Address: Seminario No. 8, Mexico
The most impressive exhibit is the Sacrificial Stone carved with a relief of the moon goddess Coyolxauhqui (Náhuatl, "she who decorates her face with bells"). It depicts a naked female form from which the head, arms and legs have been severed. Legend has it that she, together with 400 of her disciples, was killed and dismembered on the Hill of Serpents of Coatepec near Tula by her brother Huitzilopochtli, the god of war, because she sought the blood of her mother, the earth-goddess Coatlicue and objected to human sacrifice. Huitzilopochtli devoured the hearts of the slain. Copil, the son of Coyolxauhqui, attempted to avenge her death but he, too, was slain by Huitzilopochtli and his heart thrown into Lake Texcoco; from it is said to have sprung the "eagle cactus", which the Aztecs believed was a sign from the gods of a good place in which to build a settlement.Visitors can view the Stone in two ways, either from the ground floor, in which it lies flat in front of the main windows, or from the floor above through a hole in the ceiling.

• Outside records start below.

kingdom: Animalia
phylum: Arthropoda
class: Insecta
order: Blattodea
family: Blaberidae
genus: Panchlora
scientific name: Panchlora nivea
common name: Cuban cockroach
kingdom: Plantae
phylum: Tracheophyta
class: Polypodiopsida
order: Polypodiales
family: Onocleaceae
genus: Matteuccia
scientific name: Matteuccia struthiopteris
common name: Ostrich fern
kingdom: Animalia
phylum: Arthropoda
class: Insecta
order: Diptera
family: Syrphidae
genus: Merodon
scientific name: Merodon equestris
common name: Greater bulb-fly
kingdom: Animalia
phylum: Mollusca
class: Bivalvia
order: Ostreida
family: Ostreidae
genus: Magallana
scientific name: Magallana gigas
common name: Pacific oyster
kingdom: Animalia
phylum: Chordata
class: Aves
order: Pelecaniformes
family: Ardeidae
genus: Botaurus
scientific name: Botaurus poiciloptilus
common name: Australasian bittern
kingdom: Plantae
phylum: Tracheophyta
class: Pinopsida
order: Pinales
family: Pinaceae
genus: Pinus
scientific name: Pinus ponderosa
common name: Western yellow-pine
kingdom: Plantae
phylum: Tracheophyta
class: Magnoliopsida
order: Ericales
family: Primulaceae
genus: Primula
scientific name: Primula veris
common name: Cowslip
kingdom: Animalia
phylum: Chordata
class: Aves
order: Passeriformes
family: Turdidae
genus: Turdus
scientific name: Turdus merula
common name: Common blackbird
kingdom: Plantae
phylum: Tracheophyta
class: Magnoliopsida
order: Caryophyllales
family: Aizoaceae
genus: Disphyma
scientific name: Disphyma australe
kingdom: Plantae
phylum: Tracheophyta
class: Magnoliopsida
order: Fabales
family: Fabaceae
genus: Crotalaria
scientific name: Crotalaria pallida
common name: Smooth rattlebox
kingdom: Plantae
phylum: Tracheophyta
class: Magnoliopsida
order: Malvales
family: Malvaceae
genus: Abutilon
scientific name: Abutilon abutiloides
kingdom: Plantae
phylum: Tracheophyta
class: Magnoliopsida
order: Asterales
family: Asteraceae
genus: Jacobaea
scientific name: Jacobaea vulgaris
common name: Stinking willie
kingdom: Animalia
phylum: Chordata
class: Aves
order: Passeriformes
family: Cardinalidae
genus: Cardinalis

The latter view shows the purpose of the stone more clearly; it stood at the foot of the pyramid below the Temple of Huitzilopochtli, and the priests standing above would have slain the prisoners and then - after ripping out the hearts - would have thrown the corpses down onto the Stone of Coyolxauhqui.
The museum is divided into a South Wing and a North Wing, to correspond with the position of the two temples on the pyramid. The South Wing is reserved for the god of war, Huitzilopochtli. The first room shows the migration of the Aztecs until they arrived in the Valley of Anáhuac. The theme of the second room is war and sacrifices to appease the gods, while the third room deals with the Aztec toll system and trade. Finally, in the fourth room can be seen some of the major monoliths discovered on the site. The staircase is flanked by two life-size stone statues of "winged warriors" with stylised eagle wings, which originally stood in the aristocratic warrior precinct. Note the statue of Xiuhtecutli, the god of fire.A special find were the eight "standard-bearers" from the altar of the Temple of Huitzilopochtli, some of which still bore traces of colouring and pieces of obsidian and shells to imitate eyes. So far their function has not been discovered. It is assumed that they date from the third building period (1431), and that when the pyramid was being built over for the fourth time they were laid down on the steps and covered up to protect them from damage.
The four rooms of the North Wing are devoted to Tláloc the rain-god, who appears again and again at various stages of building. One room displays the skeletons of sacrificed animals, such as crocodiles, eagles, pumas, jaguars and sharks. Another room portrays various aspects of Aztec life and religion, including birth, upbringing and their vision of the Universe. The last room deals with the Conquest, concentrating on the arrival of the Spaniards and the demise of the Aztecs.
At the entrance to the Museo del Templo Mayor stands a Tzompantli ("wall of skulls"), which originally formed part of the northern section of the site. In the centre of the courtyard a model shows what the Temple Precinct of Tenochtitlán looked like before the Spanish conquistadors arrived.